### ASSIGNMENT:
Write back every line of the listing exactly, excluding images.

### DATA PROVIDED:

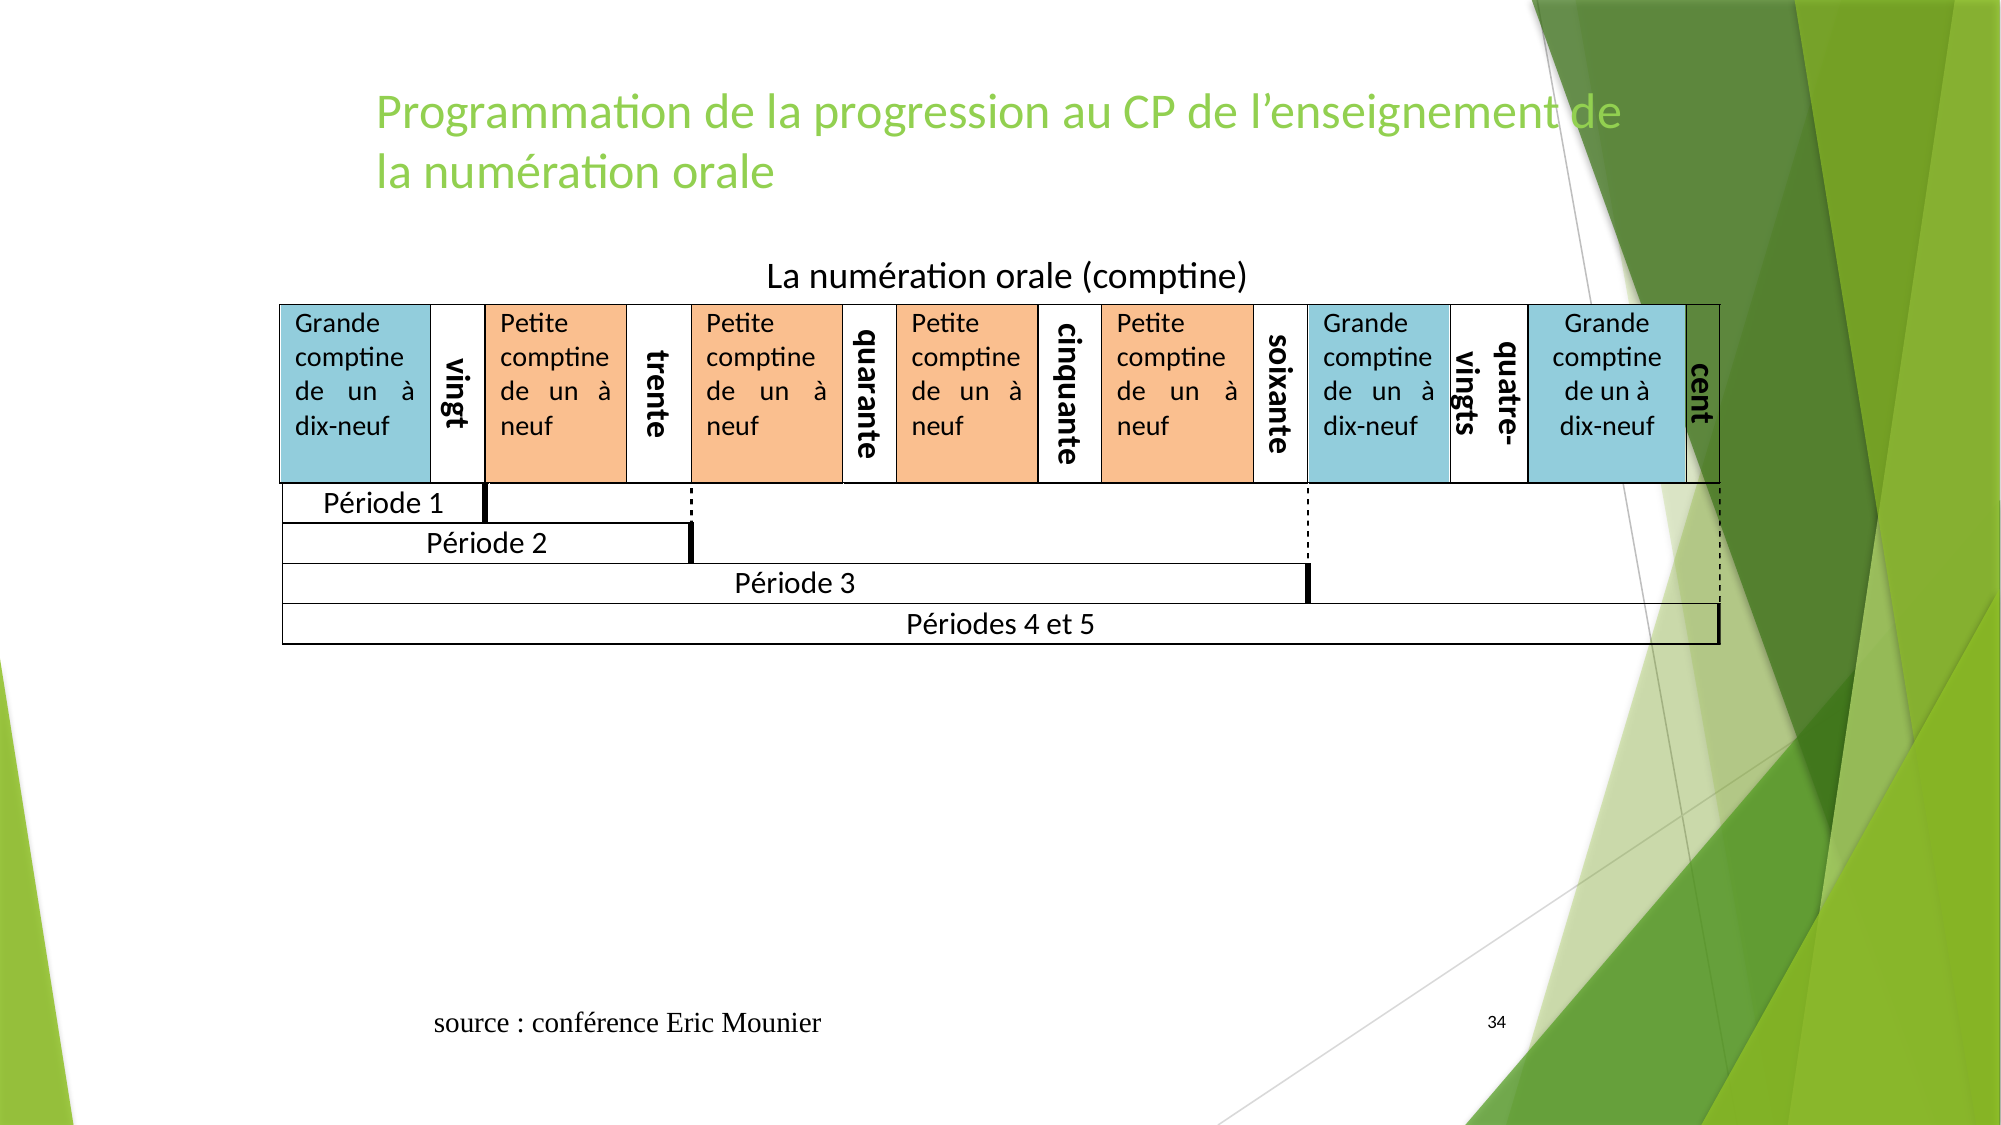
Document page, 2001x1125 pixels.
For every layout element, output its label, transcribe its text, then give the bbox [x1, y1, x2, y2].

slide_number 34 [1409, 991, 1522, 1051]
text_box Programmation de la progression au CP de l’enseignement de la numération orale [362, 71, 1638, 206]
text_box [278, 303, 1722, 738]
text_box La numération orale (comptine) [751, 243, 1378, 302]
footer source : conférence Eric Mounier [111, 991, 1145, 1051]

### RESPONSE TO THIS EXERCISE:
Document page, 2001x1125 pixels.
For every layout element, output its label, transcribe its text, then give the bbox [x1, y1, x2, y2].

slide_number 34 [1409, 991, 1522, 1051]
text_box Programmation de la progression au CP de l’enseignement de la numération orale [362, 71, 1638, 206]
text_box [278, 303, 1722, 738]
text_box La numération orale (comptine) [751, 243, 1378, 302]
footer source : conférence Eric Mounier [111, 991, 1145, 1051]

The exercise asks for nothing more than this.